Exercise inputs:
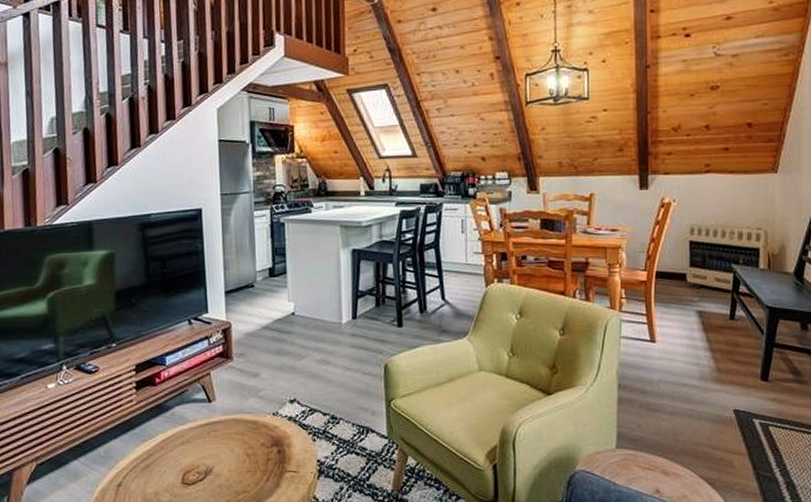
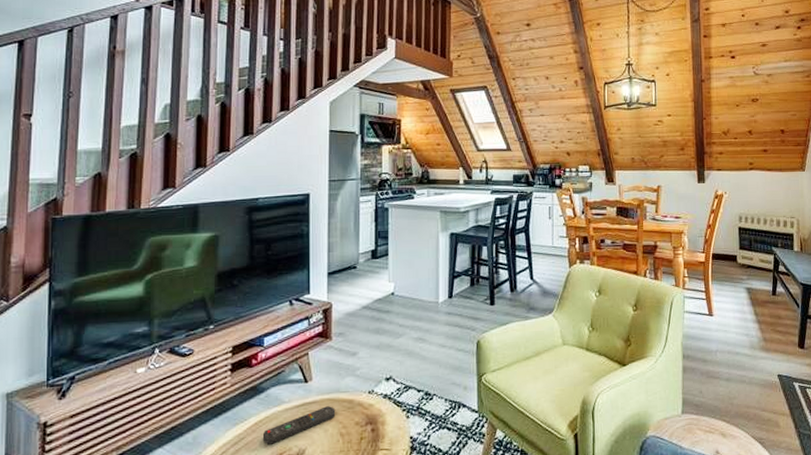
remote control: none [170,426,241,461] -> present [262,406,336,445]

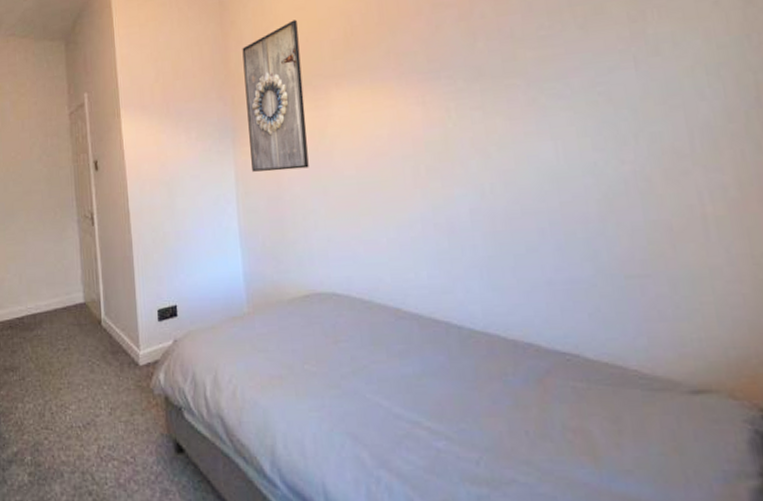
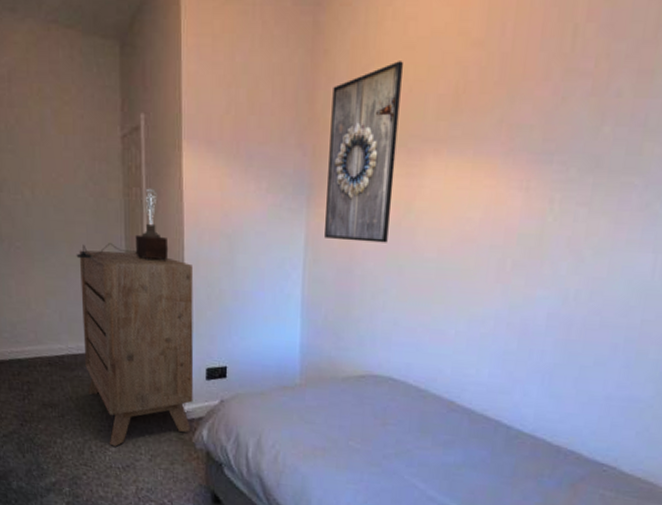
table lamp: none [33,154,115,223] -> present [76,189,169,261]
dresser: none [35,210,148,404] -> present [79,250,194,447]

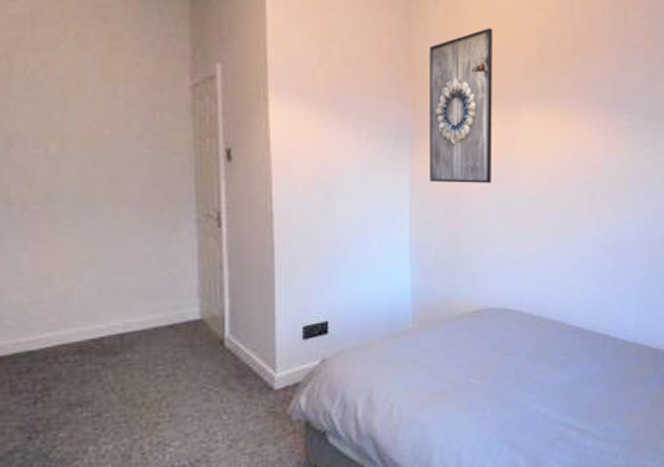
table lamp: present [76,189,169,261] -> none [126,140,253,219]
dresser: present [79,250,194,447] -> none [130,207,287,440]

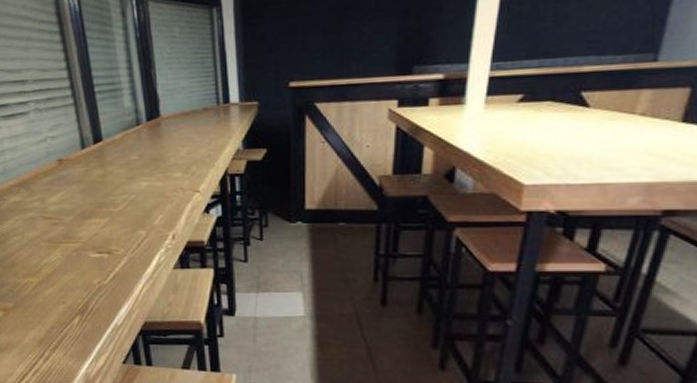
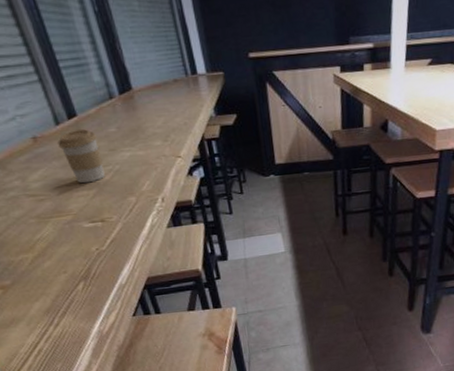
coffee cup: none [80,155,119,211] -> present [57,129,105,184]

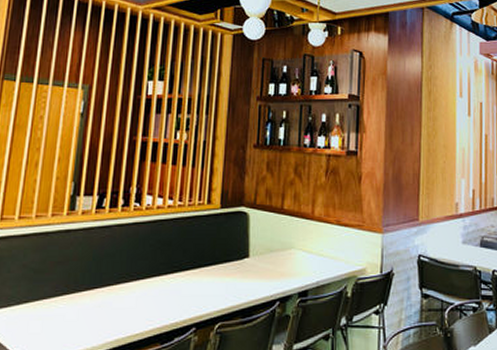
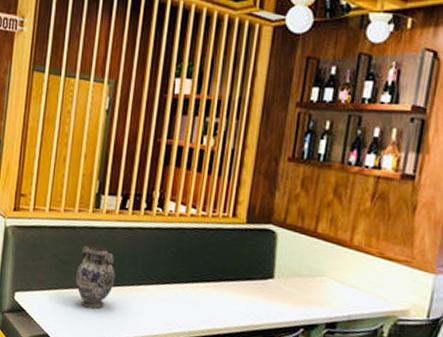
decorative vase: none [48,250,93,317] -> present [75,246,116,309]

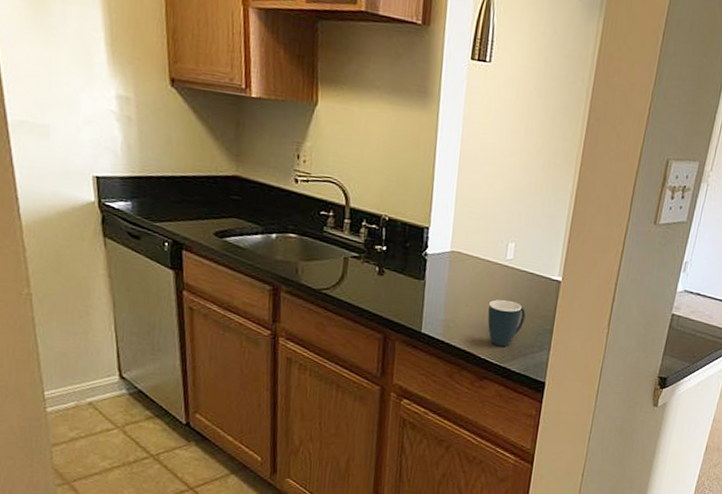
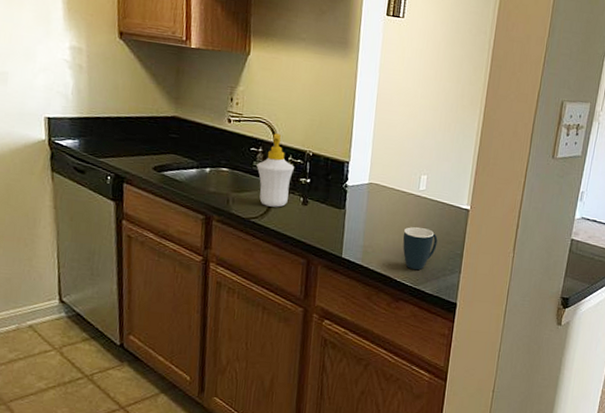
soap bottle: none [327,195,370,278] -> present [256,133,295,207]

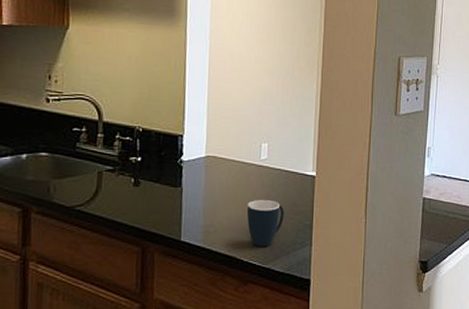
soap bottle: present [256,133,295,207] -> none [80,110,124,191]

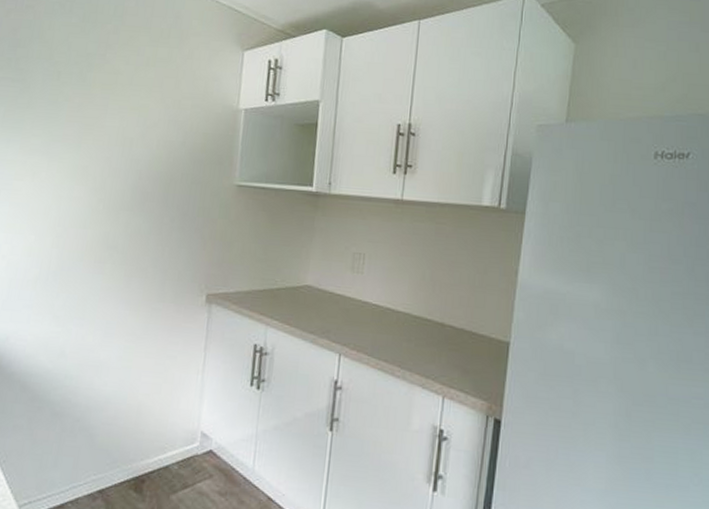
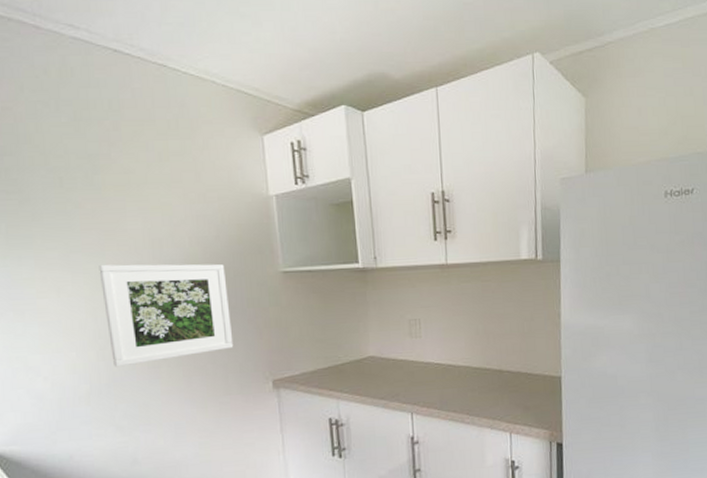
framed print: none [64,155,184,257] -> present [99,263,234,367]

Work request: The answer should be the complete listing, set down exactly, without pictures.

Response:
remote control: none [170,426,241,461] -> present [262,406,336,445]

table lamp: none [33,154,115,223] -> present [76,189,169,261]
dresser: none [35,210,148,404] -> present [79,250,194,447]

table lamp: present [76,189,169,261] -> none [126,140,253,219]
dresser: present [79,250,194,447] -> none [130,207,287,440]

coffee cup: none [80,155,119,211] -> present [57,129,105,184]

decorative vase: none [48,250,93,317] -> present [75,246,116,309]

soap bottle: none [327,195,370,278] -> present [256,133,295,207]

soap bottle: present [256,133,295,207] -> none [80,110,124,191]

framed print: none [64,155,184,257] -> present [99,263,234,367]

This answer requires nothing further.